Konrad a les yeux plus gros que le ventre... un œuf c'est peu, un petit canard c'est mieux. Mais qu'est-ce qui prend le caneton, à l'éclosion, de l'appeler maman... non, non, non, c'est un repas! Et qu'est-ce qui a pris le renard a lui dire que non, lui c'est papa. Et puis Konrad lui donne un nom et Lorenz, parce qu'il s'appelle Lorenz, va...
Et puis un petit canard c'est pire comme repas : "j'aurais encore faim avec, en bouche, un avant-goût de canard."
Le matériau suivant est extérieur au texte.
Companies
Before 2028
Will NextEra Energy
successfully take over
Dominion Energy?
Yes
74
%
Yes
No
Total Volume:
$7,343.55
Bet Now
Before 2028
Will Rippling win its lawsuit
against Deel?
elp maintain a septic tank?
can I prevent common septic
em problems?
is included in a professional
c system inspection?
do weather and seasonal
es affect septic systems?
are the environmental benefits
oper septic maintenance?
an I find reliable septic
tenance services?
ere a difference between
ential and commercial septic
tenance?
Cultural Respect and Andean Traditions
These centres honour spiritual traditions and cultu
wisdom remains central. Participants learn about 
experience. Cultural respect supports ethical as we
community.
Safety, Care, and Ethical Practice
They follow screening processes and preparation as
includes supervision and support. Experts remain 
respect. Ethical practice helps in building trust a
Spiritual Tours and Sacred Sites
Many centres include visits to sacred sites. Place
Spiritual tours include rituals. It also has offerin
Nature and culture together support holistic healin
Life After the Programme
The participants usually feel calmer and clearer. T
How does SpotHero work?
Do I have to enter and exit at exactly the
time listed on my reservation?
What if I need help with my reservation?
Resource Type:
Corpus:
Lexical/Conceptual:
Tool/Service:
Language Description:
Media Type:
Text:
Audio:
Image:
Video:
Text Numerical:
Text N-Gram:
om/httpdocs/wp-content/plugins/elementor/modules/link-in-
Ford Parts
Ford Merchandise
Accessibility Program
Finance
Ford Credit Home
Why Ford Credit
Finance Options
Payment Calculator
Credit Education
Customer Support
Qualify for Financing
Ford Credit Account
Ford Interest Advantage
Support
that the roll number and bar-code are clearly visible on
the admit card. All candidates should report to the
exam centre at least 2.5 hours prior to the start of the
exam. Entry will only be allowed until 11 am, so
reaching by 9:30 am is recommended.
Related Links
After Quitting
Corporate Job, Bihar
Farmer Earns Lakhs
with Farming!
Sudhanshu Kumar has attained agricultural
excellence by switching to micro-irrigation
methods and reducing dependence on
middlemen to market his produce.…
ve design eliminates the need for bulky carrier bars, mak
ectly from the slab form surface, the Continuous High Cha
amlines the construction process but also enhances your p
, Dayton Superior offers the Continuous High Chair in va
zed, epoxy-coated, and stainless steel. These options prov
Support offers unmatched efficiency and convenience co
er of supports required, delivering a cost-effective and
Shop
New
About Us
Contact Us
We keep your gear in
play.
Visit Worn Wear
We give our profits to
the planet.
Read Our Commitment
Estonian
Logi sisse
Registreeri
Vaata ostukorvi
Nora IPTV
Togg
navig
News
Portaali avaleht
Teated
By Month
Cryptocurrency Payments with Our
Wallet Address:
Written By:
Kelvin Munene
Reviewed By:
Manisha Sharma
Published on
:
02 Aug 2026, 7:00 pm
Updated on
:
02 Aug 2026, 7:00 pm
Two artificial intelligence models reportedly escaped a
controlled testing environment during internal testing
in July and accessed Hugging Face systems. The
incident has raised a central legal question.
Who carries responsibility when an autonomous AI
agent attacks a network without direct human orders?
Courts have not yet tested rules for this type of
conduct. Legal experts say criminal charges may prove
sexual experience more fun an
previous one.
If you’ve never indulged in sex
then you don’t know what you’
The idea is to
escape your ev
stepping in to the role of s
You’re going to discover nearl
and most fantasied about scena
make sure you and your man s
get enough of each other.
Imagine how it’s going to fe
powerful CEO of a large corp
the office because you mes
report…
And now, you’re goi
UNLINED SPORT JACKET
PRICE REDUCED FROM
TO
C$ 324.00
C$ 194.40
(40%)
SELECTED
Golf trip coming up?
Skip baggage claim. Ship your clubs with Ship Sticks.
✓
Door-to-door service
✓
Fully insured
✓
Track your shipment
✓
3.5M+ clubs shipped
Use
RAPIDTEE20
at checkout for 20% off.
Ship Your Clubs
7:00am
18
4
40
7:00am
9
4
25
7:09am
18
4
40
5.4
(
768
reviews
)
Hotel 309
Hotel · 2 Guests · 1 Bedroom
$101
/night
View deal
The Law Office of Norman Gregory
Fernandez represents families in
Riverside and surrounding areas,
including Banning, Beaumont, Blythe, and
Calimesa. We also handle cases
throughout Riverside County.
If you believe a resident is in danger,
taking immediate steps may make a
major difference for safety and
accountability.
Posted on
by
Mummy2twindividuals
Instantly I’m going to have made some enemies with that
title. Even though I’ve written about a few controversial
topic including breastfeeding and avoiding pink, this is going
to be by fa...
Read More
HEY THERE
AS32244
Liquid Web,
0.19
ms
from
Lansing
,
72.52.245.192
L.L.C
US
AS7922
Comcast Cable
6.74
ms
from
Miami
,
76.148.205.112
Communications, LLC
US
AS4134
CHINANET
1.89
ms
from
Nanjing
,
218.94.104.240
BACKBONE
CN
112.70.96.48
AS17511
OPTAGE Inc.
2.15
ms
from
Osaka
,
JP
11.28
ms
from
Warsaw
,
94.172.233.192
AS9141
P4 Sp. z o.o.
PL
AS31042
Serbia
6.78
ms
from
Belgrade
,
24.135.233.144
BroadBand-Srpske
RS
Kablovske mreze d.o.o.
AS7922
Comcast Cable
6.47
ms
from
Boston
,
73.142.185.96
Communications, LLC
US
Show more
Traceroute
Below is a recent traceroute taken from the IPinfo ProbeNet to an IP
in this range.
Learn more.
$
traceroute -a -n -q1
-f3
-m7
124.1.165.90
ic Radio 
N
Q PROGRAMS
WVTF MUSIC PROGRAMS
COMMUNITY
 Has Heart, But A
© Christian DUDA et Julia FRIESE/ Être

L'album a un texte dense où l'humour n'est jamais loin, il apparaît par exemple dans tous les bruits d'estomac du renard, dans tous les quiproquo. Les illustrations de Julia FRIESE faites de découpages, de crayonnés, de peinturlures, apporte aussi une dimension très poétique et dynamique. Les animaux sont crayonnés dans tous leurs mouvements, dans l'action, comme une sorte de "flip book" sur une seule feuille : le renard a souvent plus de deux oreilles, le canard se démultiplie sur la page pour mimer l'action... l'agitation, l'attention du premier et le papillonnage du second sont alors palpables. Et puis il y a comme un album de photos, nous montrant ce qu'il n'est pas dit.

© Christian DUDA et Julia FRIESE/ Être

Comme vous le comprendrez à l'"usage", ce livre a plusieurs lectures. L'amour filial, la parentalité, la leçon de choses ne sont pas les seules.